Task instructions:
Wherever the string "Skyrim" occurs in a line of these records, report that line.

Records from a data source:

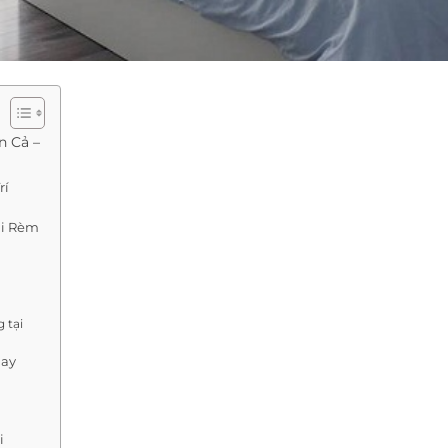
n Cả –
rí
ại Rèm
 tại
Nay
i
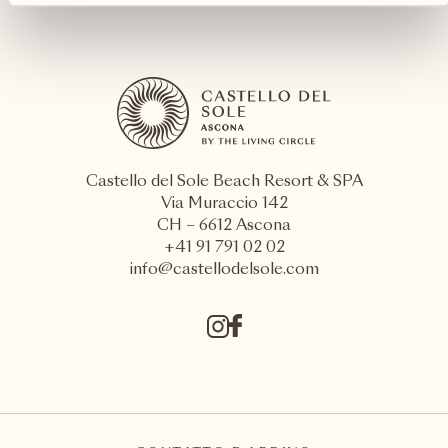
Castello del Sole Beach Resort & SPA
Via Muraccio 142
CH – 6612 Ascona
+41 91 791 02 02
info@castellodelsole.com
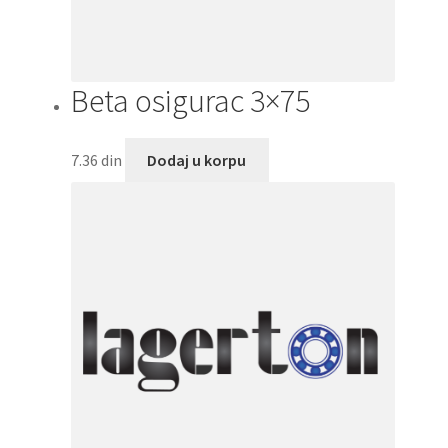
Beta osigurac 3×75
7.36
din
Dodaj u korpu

--

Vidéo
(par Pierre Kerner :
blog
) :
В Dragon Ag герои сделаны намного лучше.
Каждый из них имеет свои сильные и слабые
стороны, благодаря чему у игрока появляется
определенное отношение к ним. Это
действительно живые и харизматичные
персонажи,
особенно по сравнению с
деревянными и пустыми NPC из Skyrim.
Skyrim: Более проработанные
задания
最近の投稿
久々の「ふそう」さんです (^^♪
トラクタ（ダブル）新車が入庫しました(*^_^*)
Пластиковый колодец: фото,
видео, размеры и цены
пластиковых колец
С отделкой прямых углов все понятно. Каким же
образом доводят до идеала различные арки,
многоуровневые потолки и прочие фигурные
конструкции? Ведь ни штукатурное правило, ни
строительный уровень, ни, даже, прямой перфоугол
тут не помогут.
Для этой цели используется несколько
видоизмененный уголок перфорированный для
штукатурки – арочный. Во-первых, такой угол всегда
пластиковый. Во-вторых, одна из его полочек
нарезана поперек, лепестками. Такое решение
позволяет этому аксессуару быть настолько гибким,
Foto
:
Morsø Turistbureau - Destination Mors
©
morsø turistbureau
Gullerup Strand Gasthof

---

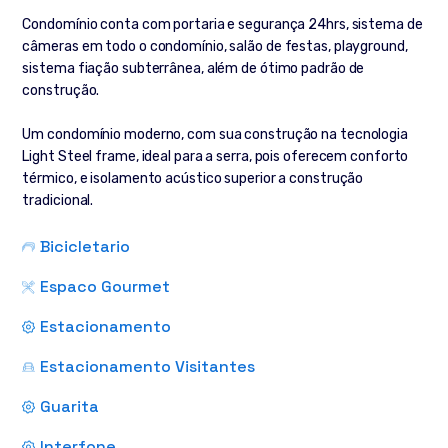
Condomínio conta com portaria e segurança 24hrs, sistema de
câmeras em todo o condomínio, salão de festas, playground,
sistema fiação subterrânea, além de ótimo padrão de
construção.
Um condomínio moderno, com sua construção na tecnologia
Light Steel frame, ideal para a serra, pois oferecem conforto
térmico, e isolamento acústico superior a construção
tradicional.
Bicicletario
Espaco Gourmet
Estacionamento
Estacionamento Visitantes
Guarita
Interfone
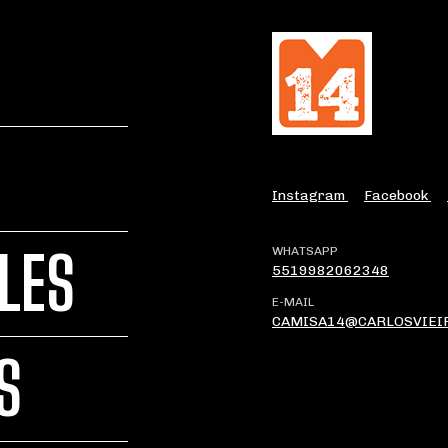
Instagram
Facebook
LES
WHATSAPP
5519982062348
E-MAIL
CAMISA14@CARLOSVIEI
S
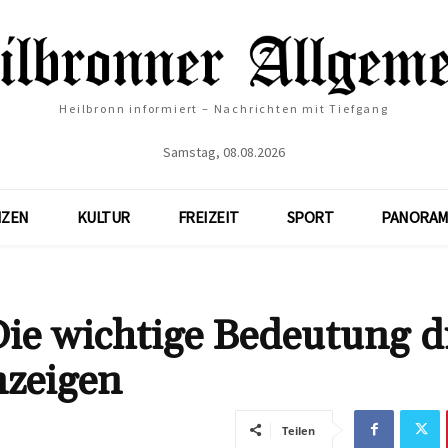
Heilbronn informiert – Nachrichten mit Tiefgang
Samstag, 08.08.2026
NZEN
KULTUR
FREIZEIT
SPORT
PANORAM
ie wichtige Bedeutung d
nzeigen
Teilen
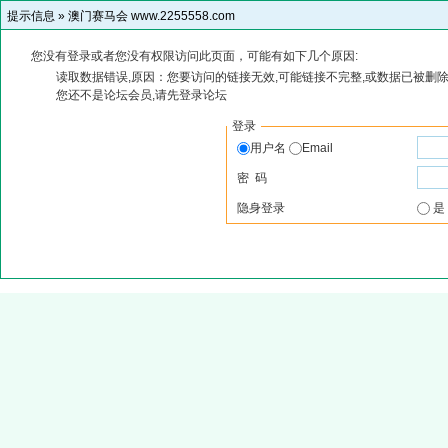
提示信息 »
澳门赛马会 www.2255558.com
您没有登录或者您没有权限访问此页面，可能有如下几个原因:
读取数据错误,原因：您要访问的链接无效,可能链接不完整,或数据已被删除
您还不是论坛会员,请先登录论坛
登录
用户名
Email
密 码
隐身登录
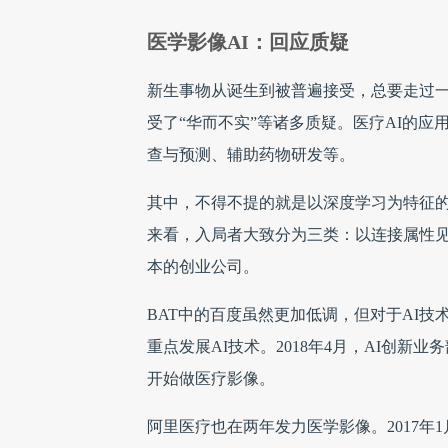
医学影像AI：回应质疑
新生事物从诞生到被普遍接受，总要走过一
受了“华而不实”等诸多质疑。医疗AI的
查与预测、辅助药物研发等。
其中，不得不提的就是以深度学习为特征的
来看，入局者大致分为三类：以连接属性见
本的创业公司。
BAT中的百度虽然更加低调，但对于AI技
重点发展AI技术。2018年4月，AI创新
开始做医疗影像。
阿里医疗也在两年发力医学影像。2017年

Answer for this exercise:
деревянными и пустыми NPC из Skyrim.
Skyrim: Более проработанные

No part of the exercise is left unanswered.